§ **Exercise data**:
___
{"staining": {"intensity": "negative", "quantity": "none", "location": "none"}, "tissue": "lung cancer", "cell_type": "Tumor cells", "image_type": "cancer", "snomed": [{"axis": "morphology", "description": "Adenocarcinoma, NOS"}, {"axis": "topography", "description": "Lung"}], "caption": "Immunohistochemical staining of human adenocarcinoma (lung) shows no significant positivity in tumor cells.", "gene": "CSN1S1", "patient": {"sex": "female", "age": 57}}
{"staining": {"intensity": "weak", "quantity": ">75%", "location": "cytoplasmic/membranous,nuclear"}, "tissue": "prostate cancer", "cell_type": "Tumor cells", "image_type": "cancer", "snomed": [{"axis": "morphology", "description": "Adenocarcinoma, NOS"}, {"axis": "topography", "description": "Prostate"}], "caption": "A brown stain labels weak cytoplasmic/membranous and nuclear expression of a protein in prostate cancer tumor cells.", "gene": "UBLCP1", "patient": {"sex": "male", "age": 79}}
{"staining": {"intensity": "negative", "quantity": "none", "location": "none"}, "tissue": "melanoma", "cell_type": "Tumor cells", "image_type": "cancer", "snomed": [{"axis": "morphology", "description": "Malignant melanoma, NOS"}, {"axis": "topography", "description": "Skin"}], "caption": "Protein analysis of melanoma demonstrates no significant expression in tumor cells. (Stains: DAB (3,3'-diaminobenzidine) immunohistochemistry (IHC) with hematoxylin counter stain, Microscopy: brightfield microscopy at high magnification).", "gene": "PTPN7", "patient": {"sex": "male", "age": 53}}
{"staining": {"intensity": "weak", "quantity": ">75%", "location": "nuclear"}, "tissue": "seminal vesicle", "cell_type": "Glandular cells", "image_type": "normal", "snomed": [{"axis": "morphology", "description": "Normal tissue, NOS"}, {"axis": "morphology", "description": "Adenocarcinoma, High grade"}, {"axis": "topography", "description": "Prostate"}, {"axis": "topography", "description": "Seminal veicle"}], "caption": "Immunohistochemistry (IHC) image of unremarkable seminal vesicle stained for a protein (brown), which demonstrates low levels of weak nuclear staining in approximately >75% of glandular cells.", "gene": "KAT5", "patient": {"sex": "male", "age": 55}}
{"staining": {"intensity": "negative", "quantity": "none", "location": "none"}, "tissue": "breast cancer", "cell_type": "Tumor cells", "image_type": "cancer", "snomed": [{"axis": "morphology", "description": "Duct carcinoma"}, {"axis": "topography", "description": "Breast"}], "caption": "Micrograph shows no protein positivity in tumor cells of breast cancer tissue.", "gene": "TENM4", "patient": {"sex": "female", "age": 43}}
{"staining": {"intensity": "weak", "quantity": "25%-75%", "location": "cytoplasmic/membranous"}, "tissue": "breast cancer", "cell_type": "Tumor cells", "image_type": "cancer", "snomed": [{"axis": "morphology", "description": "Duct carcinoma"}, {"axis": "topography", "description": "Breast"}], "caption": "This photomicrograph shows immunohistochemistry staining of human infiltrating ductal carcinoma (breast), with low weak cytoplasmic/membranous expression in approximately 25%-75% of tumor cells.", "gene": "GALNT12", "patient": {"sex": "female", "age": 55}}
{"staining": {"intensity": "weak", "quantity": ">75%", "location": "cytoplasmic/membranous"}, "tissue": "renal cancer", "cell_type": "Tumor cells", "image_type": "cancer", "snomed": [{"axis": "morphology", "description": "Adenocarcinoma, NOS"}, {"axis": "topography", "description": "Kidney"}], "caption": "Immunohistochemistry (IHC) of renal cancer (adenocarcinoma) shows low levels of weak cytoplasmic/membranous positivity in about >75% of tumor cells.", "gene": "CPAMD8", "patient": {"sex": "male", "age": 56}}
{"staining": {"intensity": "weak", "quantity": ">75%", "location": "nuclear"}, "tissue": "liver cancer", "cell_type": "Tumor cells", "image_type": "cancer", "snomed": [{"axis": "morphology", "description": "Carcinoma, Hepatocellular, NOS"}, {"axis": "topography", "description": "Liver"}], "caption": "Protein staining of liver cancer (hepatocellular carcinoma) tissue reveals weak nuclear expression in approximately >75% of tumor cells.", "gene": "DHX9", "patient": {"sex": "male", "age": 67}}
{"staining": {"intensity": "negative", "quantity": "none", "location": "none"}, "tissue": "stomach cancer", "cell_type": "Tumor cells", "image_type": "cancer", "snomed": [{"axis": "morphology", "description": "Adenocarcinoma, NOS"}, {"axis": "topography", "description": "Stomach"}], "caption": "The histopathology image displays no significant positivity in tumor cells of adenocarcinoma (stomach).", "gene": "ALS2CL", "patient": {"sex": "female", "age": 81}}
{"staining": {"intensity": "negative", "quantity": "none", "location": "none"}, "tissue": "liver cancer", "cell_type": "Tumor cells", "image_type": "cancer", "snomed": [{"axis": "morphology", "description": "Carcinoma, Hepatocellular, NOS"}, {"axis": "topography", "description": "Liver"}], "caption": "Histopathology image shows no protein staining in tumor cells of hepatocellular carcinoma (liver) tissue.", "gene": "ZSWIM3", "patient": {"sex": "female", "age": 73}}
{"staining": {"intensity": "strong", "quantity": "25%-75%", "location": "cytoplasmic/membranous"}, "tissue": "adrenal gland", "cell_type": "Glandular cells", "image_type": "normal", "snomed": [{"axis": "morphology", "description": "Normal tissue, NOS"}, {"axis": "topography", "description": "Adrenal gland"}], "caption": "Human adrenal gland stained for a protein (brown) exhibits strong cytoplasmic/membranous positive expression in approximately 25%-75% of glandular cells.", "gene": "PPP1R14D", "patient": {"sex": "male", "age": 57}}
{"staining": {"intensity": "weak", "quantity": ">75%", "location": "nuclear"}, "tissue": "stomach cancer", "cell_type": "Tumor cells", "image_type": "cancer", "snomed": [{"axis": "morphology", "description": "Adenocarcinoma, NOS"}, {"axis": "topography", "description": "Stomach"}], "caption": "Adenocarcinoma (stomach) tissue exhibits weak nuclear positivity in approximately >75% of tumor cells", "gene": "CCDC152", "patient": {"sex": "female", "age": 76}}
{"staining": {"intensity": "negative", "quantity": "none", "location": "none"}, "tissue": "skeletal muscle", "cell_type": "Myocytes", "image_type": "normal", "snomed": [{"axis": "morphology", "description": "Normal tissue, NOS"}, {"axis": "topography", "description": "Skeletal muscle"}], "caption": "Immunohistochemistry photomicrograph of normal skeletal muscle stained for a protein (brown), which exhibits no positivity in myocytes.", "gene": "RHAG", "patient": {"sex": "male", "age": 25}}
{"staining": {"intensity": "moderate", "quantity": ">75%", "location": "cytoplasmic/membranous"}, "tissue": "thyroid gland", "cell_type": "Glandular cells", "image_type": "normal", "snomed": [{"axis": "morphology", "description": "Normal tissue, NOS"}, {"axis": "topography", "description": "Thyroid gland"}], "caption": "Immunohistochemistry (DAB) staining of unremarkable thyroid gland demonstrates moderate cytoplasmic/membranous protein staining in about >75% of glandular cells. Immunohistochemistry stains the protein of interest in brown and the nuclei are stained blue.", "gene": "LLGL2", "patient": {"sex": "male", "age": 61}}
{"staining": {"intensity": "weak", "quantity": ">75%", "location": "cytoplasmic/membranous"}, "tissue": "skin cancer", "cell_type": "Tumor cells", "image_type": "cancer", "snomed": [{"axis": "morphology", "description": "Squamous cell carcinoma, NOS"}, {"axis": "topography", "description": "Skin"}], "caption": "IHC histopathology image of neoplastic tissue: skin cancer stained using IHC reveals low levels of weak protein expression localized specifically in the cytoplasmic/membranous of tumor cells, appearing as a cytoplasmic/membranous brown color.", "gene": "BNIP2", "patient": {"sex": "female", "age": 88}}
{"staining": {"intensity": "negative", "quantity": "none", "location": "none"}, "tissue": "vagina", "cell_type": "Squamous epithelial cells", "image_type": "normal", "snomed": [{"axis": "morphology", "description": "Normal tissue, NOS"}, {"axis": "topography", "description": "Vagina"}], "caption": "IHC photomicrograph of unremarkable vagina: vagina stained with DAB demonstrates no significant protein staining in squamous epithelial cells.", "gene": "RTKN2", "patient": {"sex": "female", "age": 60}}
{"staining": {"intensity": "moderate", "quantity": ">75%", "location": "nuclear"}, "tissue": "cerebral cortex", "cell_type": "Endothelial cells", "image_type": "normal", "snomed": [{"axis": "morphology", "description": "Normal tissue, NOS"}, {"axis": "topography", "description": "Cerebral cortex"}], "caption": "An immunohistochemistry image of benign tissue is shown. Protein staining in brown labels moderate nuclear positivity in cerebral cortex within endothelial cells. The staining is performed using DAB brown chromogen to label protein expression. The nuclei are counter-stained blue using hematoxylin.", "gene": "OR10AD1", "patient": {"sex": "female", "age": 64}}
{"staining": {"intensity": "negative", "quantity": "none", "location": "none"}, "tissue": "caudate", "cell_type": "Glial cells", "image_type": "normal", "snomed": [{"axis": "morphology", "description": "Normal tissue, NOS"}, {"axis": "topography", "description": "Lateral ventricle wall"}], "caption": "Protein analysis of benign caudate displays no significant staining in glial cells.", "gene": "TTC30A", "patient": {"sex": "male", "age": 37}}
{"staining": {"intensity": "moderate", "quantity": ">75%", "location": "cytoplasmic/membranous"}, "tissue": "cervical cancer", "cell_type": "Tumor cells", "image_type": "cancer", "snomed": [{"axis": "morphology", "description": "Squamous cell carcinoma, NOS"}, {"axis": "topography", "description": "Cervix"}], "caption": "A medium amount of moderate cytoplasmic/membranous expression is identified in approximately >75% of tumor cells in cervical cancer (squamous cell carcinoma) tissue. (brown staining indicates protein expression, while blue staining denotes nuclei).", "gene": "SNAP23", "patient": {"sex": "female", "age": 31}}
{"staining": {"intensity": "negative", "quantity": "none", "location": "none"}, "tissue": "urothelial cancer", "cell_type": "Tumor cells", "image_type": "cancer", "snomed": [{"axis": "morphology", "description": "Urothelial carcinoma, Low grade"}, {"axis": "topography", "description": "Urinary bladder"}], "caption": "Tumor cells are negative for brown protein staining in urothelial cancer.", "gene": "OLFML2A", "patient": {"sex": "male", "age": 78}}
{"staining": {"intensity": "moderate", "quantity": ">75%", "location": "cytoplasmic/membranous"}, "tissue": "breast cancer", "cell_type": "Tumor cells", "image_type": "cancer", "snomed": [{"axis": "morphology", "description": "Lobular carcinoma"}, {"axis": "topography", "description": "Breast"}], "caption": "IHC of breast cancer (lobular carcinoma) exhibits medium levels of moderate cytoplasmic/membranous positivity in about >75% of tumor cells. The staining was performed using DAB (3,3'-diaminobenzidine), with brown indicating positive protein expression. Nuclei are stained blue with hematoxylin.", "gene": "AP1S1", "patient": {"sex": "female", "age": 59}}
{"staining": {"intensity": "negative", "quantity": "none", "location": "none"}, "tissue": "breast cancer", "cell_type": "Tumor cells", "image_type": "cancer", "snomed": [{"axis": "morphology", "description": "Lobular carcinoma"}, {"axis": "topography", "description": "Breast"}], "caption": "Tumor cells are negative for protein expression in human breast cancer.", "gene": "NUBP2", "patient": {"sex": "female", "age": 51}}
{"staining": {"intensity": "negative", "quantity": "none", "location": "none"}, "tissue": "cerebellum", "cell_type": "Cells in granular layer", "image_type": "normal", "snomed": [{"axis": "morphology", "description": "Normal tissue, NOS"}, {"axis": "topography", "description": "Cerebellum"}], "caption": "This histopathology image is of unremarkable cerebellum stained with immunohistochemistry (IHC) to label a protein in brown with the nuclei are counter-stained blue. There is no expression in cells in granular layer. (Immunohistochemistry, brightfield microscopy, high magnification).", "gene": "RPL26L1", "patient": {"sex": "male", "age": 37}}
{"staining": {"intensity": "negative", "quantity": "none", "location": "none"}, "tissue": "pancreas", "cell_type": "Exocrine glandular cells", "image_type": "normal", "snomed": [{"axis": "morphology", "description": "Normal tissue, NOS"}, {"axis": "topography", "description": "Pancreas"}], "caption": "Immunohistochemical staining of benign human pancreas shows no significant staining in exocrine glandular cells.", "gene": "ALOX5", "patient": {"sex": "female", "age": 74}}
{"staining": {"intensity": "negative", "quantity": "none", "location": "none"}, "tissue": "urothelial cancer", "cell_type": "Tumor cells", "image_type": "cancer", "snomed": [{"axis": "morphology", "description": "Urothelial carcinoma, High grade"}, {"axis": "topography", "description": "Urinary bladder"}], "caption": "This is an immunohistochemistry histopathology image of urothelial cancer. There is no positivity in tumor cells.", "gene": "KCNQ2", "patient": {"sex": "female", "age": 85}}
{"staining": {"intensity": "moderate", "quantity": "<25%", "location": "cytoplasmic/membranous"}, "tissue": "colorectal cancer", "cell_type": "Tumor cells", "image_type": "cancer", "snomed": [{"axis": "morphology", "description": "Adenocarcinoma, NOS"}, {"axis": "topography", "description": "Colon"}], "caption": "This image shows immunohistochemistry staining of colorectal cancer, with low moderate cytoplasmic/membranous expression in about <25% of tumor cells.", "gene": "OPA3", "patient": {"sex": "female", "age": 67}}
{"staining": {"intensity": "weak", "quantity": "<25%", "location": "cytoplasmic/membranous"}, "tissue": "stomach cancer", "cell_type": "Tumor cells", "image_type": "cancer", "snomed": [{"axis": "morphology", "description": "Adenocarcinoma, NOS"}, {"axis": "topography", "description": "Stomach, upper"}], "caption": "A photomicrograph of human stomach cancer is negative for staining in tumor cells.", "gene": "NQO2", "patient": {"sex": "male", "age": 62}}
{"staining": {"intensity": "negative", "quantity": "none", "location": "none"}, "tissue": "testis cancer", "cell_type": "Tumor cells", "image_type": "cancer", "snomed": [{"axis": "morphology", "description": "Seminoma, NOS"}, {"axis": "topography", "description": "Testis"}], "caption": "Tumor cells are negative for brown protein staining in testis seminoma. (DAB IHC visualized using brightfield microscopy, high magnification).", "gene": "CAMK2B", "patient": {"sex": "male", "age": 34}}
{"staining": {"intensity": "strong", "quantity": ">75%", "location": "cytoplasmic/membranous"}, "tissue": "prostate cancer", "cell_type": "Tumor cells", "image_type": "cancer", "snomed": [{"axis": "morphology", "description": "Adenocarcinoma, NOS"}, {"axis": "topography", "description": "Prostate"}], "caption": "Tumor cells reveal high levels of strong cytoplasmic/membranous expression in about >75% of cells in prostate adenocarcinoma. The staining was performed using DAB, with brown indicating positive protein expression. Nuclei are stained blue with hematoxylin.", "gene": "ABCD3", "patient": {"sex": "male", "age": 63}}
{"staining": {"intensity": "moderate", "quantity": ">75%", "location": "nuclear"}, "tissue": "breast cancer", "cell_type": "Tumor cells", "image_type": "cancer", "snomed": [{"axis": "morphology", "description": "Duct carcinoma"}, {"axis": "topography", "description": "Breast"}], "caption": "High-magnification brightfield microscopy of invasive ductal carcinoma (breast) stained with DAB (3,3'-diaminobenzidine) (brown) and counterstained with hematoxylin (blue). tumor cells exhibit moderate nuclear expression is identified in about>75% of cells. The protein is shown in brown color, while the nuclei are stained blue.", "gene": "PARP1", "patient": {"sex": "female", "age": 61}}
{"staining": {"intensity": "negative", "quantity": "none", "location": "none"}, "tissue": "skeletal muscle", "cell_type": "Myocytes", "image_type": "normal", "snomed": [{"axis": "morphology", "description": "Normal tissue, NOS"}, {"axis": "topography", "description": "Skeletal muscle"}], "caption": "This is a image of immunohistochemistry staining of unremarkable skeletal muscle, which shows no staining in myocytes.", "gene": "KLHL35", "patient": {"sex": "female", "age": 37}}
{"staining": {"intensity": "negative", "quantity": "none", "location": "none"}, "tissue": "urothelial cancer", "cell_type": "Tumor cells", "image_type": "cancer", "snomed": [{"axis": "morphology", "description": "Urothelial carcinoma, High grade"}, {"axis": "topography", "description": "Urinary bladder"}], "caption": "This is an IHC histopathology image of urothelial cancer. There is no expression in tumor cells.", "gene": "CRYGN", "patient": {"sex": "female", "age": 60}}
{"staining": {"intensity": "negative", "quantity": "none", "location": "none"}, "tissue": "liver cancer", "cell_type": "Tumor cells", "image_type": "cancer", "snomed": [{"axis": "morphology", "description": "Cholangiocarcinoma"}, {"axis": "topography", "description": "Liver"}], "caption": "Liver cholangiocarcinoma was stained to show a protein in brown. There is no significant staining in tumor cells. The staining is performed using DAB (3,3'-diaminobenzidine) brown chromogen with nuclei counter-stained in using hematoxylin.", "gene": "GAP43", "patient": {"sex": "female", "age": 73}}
___
§ **Your objective**:
Word for word, restate the lines above from the line containing "histopathology image displays" through the line containing "(stomach) tissue exhibits", with both included and nothing else.

§ **Response area**:
{"staining": {"intensity": "negative", "quantity": "none", "location": "none"}, "tissue": "stomach cancer", "cell_type": "Tumor cells", "image_type": "cancer", "snomed": [{"axis": "morphology", "description": "Adenocarcinoma, NOS"}, {"axis": "topography", "description": "Stomach"}], "caption": "The histopathology image displays no significant positivity in tumor cells of adenocarcinoma (stomach).", "gene": "ALS2CL", "patient": {"sex": "female", "age": 81}}
{"staining": {"intensity": "negative", "quantity": "none", "location": "none"}, "tissue": "liver cancer", "cell_type": "Tumor cells", "image_type": "cancer", "snomed": [{"axis": "morphology", "description": "Carcinoma, Hepatocellular, NOS"}, {"axis": "topography", "description": "Liver"}], "caption": "Histopathology image shows no protein staining in tumor cells of hepatocellular carcinoma (liver) tissue.", "gene": "ZSWIM3", "patient": {"sex": "female", "age": 73}}
{"staining": {"intensity": "strong", "quantity": "25%-75%", "location": "cytoplasmic/membranous"}, "tissue": "adrenal gland", "cell_type": "Glandular cells", "image_type": "normal", "snomed": [{"axis": "morphology", "description": "Normal tissue, NOS"}, {"axis": "topography", "description": "Adrenal gland"}], "caption": "Human adrenal gland stained for a protein (brown) exhibits strong cytoplasmic/membranous positive expression in approximately 25%-75% of glandular cells.", "gene": "PPP1R14D", "patient": {"sex": "male", "age": 57}}
{"staining": {"intensity": "weak", "quantity": ">75%", "location": "nuclear"}, "tissue": "stomach cancer", "cell_type": "Tumor cells", "image_type": "cancer", "snomed": [{"axis": "morphology", "description": "Adenocarcinoma, NOS"}, {"axis": "topography", "description": "Stomach"}], "caption": "Adenocarcinoma (stomach) tissue exhibits weak nuclear positivity in approximately >75% of tumor cells", "gene": "CCDC152", "patient": {"sex": "female", "age": 76}}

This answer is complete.